In the world of electronics, there is a great importance of dc ballast .We need this kind of device for getting our requisite ac current from dc input .The availability of ac power supply is not as good as dc supply .The places where we don’t get ac current for our practical use, we can get ac supply by using dc ballast. In this case we use dc current as input .Again, in many electronic devices such as gas-discharge tube, we need high voltage to get light. So DC ballast is very useful .

OBJECTIVES:

The main objective of dc ballast is to create such a high voltage enough to light a gas discharge tube .Gas discharge lamps generate light by sending an electrical discharge through ionized gas .In the operation of gas discharge tube, the gas is ionized and free electrons are accelerated  by the electrical field in the tube . For this we need very high voltage as input. The required high voltage is provided by dc ballast using low voltage dc supply .A dc ballast provides the features of low cost and higher reliability .Here we attempted to convert low dc voltage to high ac voltage to light a gas discharge bulb using dc ballast.

 

 

 

APPARATUS REQUIRED:

1. E core

2.Transistor CTC2233(2 pieces)

3. Inductor

4. Ceramic capacitor (2 pieces - 1 micro farad, 0.01 micro farad)

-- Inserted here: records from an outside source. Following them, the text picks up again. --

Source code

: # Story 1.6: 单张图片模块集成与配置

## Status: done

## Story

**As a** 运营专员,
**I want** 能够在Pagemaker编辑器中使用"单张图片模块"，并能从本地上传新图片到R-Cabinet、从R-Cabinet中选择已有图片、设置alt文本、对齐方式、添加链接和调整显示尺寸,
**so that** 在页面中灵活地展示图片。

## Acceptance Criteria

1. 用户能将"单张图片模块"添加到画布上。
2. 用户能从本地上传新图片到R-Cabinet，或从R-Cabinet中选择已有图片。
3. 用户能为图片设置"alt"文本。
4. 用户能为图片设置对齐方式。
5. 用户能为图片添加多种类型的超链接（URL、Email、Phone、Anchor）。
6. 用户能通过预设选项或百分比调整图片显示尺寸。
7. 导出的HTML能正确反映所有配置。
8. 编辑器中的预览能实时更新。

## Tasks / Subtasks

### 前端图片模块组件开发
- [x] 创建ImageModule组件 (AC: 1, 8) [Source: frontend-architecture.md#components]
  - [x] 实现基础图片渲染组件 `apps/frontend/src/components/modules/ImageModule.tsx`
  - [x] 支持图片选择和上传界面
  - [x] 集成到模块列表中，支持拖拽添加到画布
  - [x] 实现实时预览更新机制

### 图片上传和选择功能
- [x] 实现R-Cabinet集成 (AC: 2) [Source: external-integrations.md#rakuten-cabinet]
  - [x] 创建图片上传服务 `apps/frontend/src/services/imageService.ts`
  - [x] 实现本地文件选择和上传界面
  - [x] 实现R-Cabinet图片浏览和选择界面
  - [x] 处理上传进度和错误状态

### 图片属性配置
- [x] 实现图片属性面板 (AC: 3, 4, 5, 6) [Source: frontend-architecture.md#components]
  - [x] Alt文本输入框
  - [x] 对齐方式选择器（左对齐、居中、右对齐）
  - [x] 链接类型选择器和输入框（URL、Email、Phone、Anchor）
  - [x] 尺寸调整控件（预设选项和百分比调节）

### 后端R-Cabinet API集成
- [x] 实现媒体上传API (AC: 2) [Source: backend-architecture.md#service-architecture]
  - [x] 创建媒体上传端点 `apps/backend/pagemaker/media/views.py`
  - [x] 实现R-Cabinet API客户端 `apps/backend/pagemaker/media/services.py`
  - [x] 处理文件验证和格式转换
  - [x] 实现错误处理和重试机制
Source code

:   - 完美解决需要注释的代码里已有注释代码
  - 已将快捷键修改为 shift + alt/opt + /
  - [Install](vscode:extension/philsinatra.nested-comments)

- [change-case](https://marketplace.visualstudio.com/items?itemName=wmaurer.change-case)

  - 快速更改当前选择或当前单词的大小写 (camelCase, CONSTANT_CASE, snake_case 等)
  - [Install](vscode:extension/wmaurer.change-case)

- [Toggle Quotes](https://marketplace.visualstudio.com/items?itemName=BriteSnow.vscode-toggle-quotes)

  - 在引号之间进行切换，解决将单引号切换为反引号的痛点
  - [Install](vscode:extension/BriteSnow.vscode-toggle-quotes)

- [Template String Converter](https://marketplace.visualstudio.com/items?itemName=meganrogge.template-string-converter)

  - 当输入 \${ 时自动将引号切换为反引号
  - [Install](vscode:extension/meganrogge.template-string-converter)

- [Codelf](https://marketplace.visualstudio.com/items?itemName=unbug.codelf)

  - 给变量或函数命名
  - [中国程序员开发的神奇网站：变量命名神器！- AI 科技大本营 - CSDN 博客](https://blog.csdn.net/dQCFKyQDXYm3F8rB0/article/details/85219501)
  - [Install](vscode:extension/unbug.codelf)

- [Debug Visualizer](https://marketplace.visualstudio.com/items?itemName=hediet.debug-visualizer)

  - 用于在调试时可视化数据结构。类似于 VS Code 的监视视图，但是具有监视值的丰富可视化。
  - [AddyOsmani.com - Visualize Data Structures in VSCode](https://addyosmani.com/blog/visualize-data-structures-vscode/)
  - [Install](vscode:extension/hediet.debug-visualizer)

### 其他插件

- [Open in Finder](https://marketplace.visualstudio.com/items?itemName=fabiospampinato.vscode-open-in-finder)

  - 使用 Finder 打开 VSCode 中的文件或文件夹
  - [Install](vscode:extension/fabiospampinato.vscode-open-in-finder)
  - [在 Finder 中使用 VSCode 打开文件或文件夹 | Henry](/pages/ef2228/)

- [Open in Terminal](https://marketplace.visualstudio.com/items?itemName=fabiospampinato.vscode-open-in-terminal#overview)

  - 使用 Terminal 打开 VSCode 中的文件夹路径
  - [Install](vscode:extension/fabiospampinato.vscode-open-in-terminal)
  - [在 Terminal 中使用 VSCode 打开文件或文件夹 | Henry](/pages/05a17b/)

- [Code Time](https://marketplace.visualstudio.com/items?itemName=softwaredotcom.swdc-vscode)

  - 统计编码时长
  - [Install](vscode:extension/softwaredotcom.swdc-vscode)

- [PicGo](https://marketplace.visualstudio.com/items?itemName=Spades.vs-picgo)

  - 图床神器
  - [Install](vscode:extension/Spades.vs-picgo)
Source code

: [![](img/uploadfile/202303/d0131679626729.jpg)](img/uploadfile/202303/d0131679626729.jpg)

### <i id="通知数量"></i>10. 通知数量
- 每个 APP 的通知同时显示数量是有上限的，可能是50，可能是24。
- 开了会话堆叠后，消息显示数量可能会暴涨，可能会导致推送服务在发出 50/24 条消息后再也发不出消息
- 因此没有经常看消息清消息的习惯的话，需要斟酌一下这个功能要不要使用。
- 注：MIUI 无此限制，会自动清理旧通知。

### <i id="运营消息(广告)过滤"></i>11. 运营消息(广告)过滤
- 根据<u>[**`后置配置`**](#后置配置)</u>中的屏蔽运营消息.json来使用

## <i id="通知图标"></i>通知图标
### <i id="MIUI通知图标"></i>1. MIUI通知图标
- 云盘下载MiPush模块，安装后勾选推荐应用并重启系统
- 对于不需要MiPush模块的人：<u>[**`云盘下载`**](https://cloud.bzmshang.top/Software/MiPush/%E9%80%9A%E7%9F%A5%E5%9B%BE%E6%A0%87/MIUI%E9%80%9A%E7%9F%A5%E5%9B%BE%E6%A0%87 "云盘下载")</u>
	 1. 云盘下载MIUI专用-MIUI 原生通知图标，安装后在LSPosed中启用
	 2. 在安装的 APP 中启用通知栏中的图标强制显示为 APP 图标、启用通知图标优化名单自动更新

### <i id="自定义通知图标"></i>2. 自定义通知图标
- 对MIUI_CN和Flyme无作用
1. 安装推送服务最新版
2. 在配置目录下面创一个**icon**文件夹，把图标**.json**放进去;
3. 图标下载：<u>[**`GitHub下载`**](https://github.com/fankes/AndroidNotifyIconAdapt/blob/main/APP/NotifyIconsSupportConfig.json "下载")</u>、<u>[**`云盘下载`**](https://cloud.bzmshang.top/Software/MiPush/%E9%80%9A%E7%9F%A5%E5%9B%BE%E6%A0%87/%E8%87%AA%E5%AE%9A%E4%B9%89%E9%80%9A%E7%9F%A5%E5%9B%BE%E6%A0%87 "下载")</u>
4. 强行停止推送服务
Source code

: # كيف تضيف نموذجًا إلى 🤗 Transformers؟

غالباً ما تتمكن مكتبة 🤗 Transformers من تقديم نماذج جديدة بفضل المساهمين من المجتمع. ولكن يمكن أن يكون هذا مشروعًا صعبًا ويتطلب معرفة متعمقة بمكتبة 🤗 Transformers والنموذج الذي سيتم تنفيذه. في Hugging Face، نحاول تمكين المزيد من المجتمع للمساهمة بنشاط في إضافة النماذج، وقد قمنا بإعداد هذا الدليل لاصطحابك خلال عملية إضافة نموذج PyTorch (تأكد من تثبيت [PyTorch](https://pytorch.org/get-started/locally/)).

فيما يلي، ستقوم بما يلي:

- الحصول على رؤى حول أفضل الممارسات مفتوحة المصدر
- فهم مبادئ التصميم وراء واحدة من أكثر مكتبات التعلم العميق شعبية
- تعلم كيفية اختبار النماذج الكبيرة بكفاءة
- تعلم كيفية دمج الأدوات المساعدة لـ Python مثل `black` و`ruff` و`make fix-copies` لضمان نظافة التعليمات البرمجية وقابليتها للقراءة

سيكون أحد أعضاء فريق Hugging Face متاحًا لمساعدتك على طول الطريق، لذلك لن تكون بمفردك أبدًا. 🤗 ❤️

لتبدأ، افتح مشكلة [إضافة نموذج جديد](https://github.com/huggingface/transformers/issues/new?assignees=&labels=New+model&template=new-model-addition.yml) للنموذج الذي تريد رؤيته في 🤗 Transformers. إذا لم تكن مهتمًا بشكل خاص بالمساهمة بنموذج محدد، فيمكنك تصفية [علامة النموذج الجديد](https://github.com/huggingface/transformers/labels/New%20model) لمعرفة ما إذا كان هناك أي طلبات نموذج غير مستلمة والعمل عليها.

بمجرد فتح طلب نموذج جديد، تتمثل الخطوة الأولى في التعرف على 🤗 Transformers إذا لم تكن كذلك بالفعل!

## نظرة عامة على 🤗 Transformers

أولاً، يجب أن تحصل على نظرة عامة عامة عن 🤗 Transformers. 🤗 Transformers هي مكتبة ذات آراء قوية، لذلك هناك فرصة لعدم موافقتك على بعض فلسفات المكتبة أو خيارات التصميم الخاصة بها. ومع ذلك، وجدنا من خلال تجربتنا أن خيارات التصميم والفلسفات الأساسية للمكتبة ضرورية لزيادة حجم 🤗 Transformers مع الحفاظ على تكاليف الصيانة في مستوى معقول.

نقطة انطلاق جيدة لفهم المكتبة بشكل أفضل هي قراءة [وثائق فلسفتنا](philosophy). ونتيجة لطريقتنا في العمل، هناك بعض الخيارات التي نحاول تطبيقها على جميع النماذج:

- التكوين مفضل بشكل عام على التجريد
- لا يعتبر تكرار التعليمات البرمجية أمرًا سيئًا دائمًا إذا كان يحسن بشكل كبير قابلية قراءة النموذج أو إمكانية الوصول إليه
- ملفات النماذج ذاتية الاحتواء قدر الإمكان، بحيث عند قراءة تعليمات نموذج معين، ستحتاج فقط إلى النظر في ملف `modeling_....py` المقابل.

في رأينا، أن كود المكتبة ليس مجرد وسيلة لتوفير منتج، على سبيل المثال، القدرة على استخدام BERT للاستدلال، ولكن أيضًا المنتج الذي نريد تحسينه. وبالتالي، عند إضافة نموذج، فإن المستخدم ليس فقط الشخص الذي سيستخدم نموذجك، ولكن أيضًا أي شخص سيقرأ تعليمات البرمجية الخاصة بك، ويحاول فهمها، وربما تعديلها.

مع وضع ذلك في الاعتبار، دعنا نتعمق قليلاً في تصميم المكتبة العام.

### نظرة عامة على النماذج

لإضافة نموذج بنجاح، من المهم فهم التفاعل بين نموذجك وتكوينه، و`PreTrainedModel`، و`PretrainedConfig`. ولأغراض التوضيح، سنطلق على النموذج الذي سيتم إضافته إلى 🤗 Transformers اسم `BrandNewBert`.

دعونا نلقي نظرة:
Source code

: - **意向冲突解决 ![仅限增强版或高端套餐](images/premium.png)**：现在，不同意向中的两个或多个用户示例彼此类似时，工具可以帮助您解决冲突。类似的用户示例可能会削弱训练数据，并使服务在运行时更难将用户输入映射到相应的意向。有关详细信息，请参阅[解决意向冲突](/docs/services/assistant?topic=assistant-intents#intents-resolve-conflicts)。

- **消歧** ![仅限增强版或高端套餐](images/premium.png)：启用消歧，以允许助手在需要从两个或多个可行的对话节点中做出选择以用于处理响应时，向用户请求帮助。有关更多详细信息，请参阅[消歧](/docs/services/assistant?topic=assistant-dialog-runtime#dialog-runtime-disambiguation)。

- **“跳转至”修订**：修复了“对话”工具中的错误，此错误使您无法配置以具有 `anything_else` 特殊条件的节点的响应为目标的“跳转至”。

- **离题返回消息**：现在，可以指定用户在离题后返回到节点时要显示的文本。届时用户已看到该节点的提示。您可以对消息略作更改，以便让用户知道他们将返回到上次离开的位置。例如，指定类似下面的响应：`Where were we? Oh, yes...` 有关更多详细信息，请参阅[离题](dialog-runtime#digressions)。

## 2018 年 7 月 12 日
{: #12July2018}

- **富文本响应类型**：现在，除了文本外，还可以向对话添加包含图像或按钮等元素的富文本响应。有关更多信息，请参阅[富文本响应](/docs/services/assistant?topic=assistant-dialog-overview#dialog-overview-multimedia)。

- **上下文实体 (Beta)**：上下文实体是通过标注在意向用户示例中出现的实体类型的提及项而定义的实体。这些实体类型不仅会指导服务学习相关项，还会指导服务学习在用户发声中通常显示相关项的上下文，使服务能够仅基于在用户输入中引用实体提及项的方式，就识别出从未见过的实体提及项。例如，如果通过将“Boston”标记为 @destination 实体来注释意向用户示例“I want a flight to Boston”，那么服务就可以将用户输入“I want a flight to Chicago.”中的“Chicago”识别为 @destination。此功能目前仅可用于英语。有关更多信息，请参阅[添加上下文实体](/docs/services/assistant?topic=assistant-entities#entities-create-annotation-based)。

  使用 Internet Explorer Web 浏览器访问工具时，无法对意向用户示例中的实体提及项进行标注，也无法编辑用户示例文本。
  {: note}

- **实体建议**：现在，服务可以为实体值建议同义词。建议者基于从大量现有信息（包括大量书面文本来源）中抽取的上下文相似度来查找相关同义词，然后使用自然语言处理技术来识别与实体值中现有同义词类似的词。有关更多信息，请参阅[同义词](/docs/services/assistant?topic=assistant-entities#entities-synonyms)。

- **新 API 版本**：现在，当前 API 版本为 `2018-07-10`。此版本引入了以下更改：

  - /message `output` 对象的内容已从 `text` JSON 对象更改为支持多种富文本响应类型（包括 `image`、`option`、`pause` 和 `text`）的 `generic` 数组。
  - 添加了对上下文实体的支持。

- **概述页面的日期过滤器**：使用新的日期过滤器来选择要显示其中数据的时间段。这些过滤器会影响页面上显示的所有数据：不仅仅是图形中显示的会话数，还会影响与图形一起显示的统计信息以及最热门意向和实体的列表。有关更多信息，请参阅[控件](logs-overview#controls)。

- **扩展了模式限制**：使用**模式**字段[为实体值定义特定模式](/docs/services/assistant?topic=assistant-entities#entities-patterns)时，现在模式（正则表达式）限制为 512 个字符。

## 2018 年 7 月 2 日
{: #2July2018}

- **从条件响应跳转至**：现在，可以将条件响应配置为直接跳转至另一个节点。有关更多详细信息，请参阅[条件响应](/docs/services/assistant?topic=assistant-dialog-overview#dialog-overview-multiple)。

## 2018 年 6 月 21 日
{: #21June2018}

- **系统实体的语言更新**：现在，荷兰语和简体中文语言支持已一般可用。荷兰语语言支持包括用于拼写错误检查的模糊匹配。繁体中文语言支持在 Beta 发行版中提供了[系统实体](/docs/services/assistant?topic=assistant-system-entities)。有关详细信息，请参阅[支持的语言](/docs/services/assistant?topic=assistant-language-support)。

5. Resistor (1 piece-300ohm)

  OPERATION:

         When we apply dc voltage as input, then we get the current divided in two branch; minimum current pass through the resistance R1 and maximum current pass through the inductor L5, as we know that dc is short there .Then the maximum current will flow through the coil L1 and L2 within a short difference of time .It is an astable multivibrator .So, it has no stable state .It switches back and forward  from one state to other .As, the capacitor C1 started to charge and we get a induced voltage in L3 because of L1 .

                                                   When the current from L1 passes through the transistor U2, it becomes on and then the U1 is in off situation .In other side, the current also flow in L2 .As a result C1 started to charge from opposite side become discharged from the first side .Here, we also get a negative  induced voltage in L3 .As a result U1 becomes on .It is a continious process .Then, this found ac voltage will be steped up in L4 coil .A capacitor C2 is connected, so that ac current can pass easily in that output circuit. Thus we get our required output ac voltage.

EXPERIMENTAL RESULTS:

Input  voltage, Vi=12V;

Output voltage, Vo=1587.4V;

Input  current, Ii=1.85A;

Output current, Io=12.60mA;

Input power, Pi=22.2W;

Output power, Po=20.1 W;

Vc= 11V;

Ve= 0.075V;

Vb = 3.8V;

Vbe = 3.8V;

Vce = 11V;

Vcb =  15V;